> **What is expected**
Pick up the SEC filing about SatixFy's share sale to MDA after its last sentence and keep writing it.

> **Text segment**
6-K 1 zk2330241.htm 6-K


UNITED STATES
SECURITIES AND EXCHANGE COMMISSION
Washington D.C. 20549
 
Form 6-K
 
REPORT OF FOREIGN PRIVATE ISSUER PURSUANT TO RULE 13A-16 OR 15D-16
UNDER THE SECURITIES EXCHANGE ACT OF 1934

For the month of August 2023
Commission File Number: 001-41641

SATIXFY COMMUNICATIONS LTD.
 (Translation of registrant’s name into English)

12 Hamada Street, Rechovot 670315
Israel
(Address of principal executive offices)

Indicate by check mark whether the registrant files or will file annual reports under cover Form 20-F or Form 40-F.
Form 20-F ☒            Form 40-F ☐



EXPLANATORY NOTE

On August 30, 2023, SatixFy Communications Ltd. (the “Company”) entered into that certain Share Purchase Agreement (the “Purchase Agreement”) with MDA Space and Robotics Limited (the “Purchaser”), an affiliate of MDA Ltd. (“MDA”), which provides, among other things, for: (a) the sale of all of the outstanding ordinary shares in the capital of SatixFy Space Systems, a wholly-owned subsidiary of the Company (the “Share Sale”), to the Purchaser; (b) the entry of the Company and/or certain of its affiliates, in each case, as of the closing (the “Closing”) of the Share Sale, into the Non-Compete Agreement, the Transition Services Agreement (each as defined below) and the other agreements with MDA and/or certain of its affiliates as contemplated by the Purchase Agreement and described below; and (c) the delivery by the Company to MDA, as a condition to the closing of the Share Sale and the other transactions contemplated by the Purchase Agreement, of the Security Agreements, the Investor Rights Agreement, the License Agreement, the Escrow Service Agreement, the Digital Payload License Agreement and the Master Purchase Agreement (each as defined below), among others, in each case, duly executed by the Company and its applicable affiliates. All the foregoing agreements and transactions, collectively, are referred to herein as the “MDA Transactions”.

> **Extracted material**
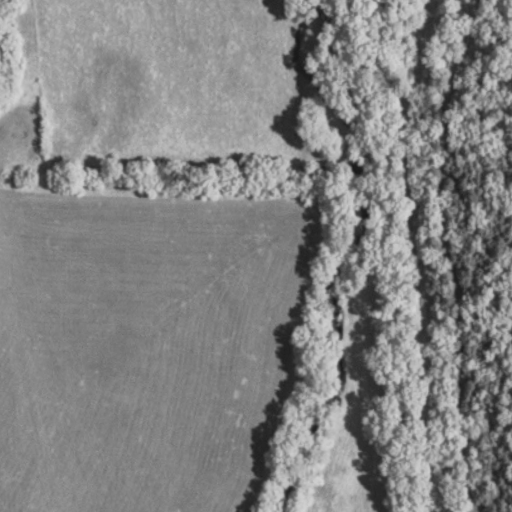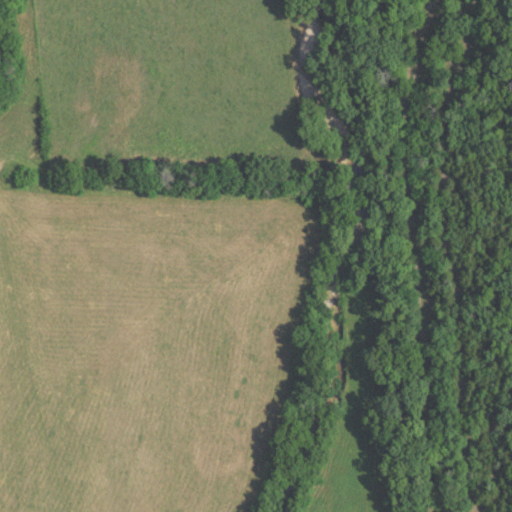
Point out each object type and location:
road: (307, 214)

* * *

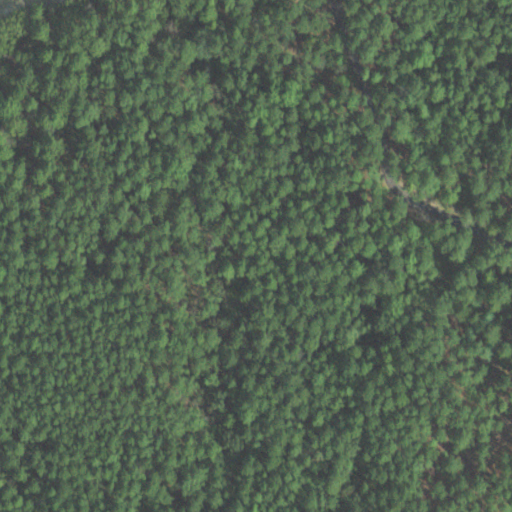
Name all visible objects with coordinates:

> **The response**
The total consideration delivered or to be delivered to the Company from MDA and certain of its affiliates in connection with the MDA Transactions is approximately $60 million, consisting of (i) $3 million for the Share Sale (subject to a customary working capital adjustment and holdback amount for satisfying indemnification claims) and repayment of intercompany debt in the amount of $17 million, both payable at Closing, (ii) $20 million in promissory notes for repayment of intercompany debt  payable over the seven-month period immediately following the Closing and (iii) $20 million as an advance payment under the Master Purchase Agreement (as defined below), of which (A) $10 million has already been advanced under an existing pre-purchase agreement with an MDA affiliate that to be applied to future orders of the Company’s space grade chips and (B) $5 million is to be advanced on or about the date of execution of the Purchase Agreement, with the remainder to be advanced upon the delivery of evaluation boards, expected in the fourth quarter of 2023.
 
The Closing is subject to customary closing conditions, including regulatory, lender (including under our Credit Agreement) and other third party and our shareholders’ approvals and retention by SatixFy Space Systems of employees, including certain key employees.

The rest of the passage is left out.